Two other early colleagues were Kit Fine, now Silver
Professor of Philosophy and Mathematics at NYU, and Distinguished
Research Professor at Birmingham, and Andrew Barker, Emeritus
Professor of Classics at Birmingham, who is widely recognized for
his studies in ancient Greek music and musical theory. In 2005 both
were elected Fellows of the British Academy. On the occasion of his 50th birthday, nineteen of
Griff’s colleagues, friends, and former students conspired in the
informal publication of Griffschrift, a collection whose constituent
papers were limited, in principle, to 500 words each. There is a
copy of this mini-Festschrift at B 29.U6 in the University
Library. Politically conservative, Griff had old-fashioned
ideas of how to organize an undergraduate curriculum in Philosophy.
Warwick’s Philosophy degree initially contained a substantial amount
of history of philosophy, a good deal of ethics, epistemology, and
metaphysics, and much more logic than is nowadays fashionable.
There were some options available, including options in Politics, but not many. To start with there were joint degrees with Politics and with Mathematics ? others were introduced a little later. A one-year course (what would now be called a module worth 30 CATS) devoted to Kant’s Critique of Pure Reason was the centrepiece of the final year of the Philosophy degree. Griff himself taught this course, as well as the introductory course required of all first-year students, for which he prepared weighty typewritten notes devoted to arguments for the existence of God, and to other central topics in traditional metaphysics. The undergraduate syllabus was of course always in flux. Being as contrary as he was, Griff did not provoke much surprise, only alarm, with his proposal in the mid-1980s that the Department abandon the teaching of ethics, on the grounds that modern moral philosophy, his own contributions included, was worthless.

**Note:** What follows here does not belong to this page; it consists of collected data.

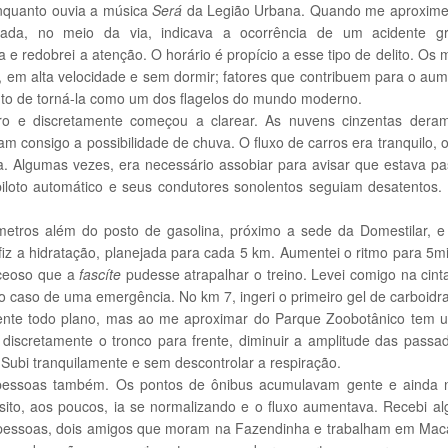
enquanto ouvia a música
Será
da Legião Urbana. Quando me aproxim
icada, no meio da via, indicava a ocorrência de um acidente g
 e redobrei a atenção. O horário é propício a esse tipo de delito. Os m
 em alta velocidade e sem dormir; fatores que contribuem para o aume
onto de torná-la como um dos flagelos do mundo moderno.
o e discretamente começou a clarear. As nuvens cinzentas deram
m consigo a possibilidade de chuva. O fluxo de carros era tranquilo, 
. Algumas vezes, era necessário assobiar para avisar que estava p
piloto automático e seus condutores sonolentos seguiam desatentos
metros além do posto de gasolina, próximo a sede da Domestilar, 
fiz a hidratação, planejada para cada 5 km. Aumentei o ritmo para 5m
eceoso que a
fascíte
pudesse atrapalhar o treino. Levei comigo na cint
a o caso de uma emergência. No km 7, ingeri o primeiro gel de carboidra
ente todo plano, mas ao me aproximar do Parque Zoobotânico tem um
ar discretamente o tronco para frente, diminuir a amplitude das pass
Subi tranquilamente e sem descontrolar a respiração.
pessoas também. Os pontos de ônibus acumulavam gente e ainda 
sito, aos poucos, ia se normalizando e o fluxo aumentava. Recebi a
as pessoas, dois amigos que moram na Fazendinha e trabalham em Mac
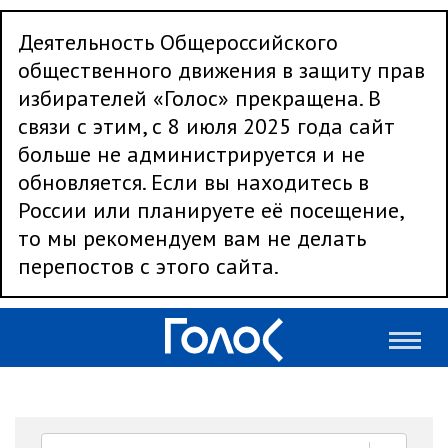
Деятельность Общероссийского
общественного движения в защиту прав
избирателей «Голос» прекращена. В
связи с этим, с 8 июля 2025 года сайт
больше не администрируется и не
обновляется. Если вы находитесь в
России или планируете её посещение,
то мы рекомендуем вам не делать
перепостов с этого сайта.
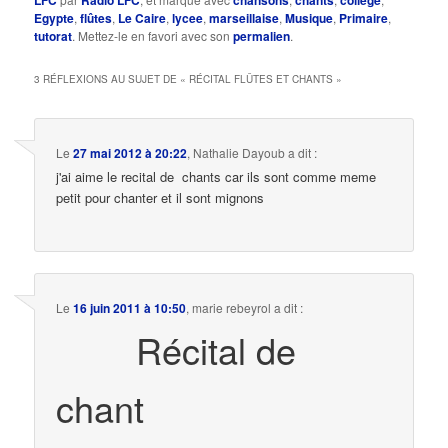
LFC
Radio LFC
chansons
chants
college
Egypte
,
flûtes
,
Le Caire
,
lycee
,
marseillaise
,
Musique
,
Primaire
,
tutorat
. Mettez-le en favori avec son
permalien
.
3 RÉFLEXIONS AU SUJET DE «
RÉCITAL FLÛTES ET CHANTS
»
Le
27 mai 2012 à 20:22
,
Nathalie Dayoub
a dit :
j'ai aime le recital de chants car ils sont comme meme
petit pour chanter et il sont mignons
Le
16 juin 2011 à 10:50
,
marie rebeyrol
a dit :
Récital de
chant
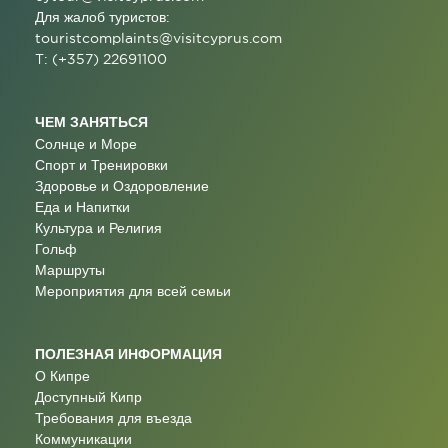
Для жалоб туристов:
touristcomplaints@visitcyprus.com
T: (+357) 22691100
ЧЕМ ЗАНЯТЬСЯ
Солнце и Море
Спорт и Тренировки
Здоровье и Оздоровление
Еда и Напитки
Культура и Религия
Гольф
Маршруты
Мероприятия для всей семьи
ПОЛЕЗНАЯ ИНФОРМАЦИЯ
О Кипре
Доступный Кипр
Требования для въезда
Коммуникации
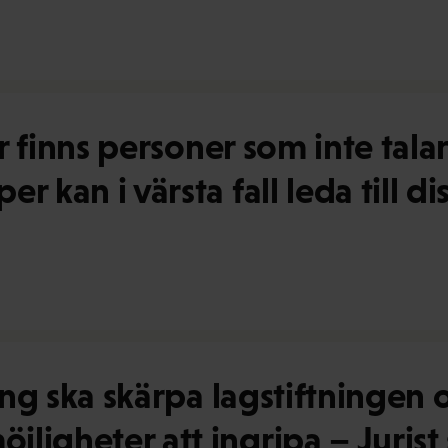
er finns personer som inte talar
r kan i värsta fall leda till d
ring ska skärpa lagstiftningen 
igheter att ingripa – Jurist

He was the leading voice, as well as chorusmaster and songwriter, for the School of Philosophy Male Voice Choir, an otherwise inaudible ensemble that was mobilized on three or four occasions as a cabaret act at University social functions. Even those who were not at Warwick in the 1970s may appreciate the prescience of the quatrain ‘Academic Registrar // Meteoric rising star // When we come to park our car // How we wonder what you are!’ that formed part of a hymn specially written for one of the Choir’s engagements. When he was appointed a Pro Vice Chancellor in 1970, he was a natural choice as Chairman of the Social Policy Committee. It was under his leadership that the decision was made to revoke the plan to use S&D2 [the second stage of the Social & Dining facilities] as a combined social building for all sections of the University (students, support staff, academic staff, or members of the JCR, MCR, and SCR, as they were then called), and to hand it over in its entirety to the Students’ Union. Many staff soon began to appreciate the advantage of not housing the Staff Club on the top floor of what is now the main Union Building. Griff was a heavy smoker at a time when smoking was an acceptable occupation, but he eventually abandoned the habit, settling instead for a permanent diet of snuff, for which he had long had a liking, and in celebration of which, in later years, he maintained a website. He collected snuffboxes, and also antique clocks. Music was one of his principal diversions. He was an enthusiastic poker player, but rarely took arduous physical exercise. For many years after his retirement in 1992 he neither saw nor corresponded with his former colleagues, but more recently he was coaxed back to occasional companionship, and some of us found considerable pleasure in visiting him again and reviving our friendship with him. Hardly less sharp-witted than he had ever been, he was as outrageous and opinionated as he had always been, but that was part of his charm. Our sympathy goes to his son John, to the rest of his family, and to all those who were positively affected by him. He will be greatly missed.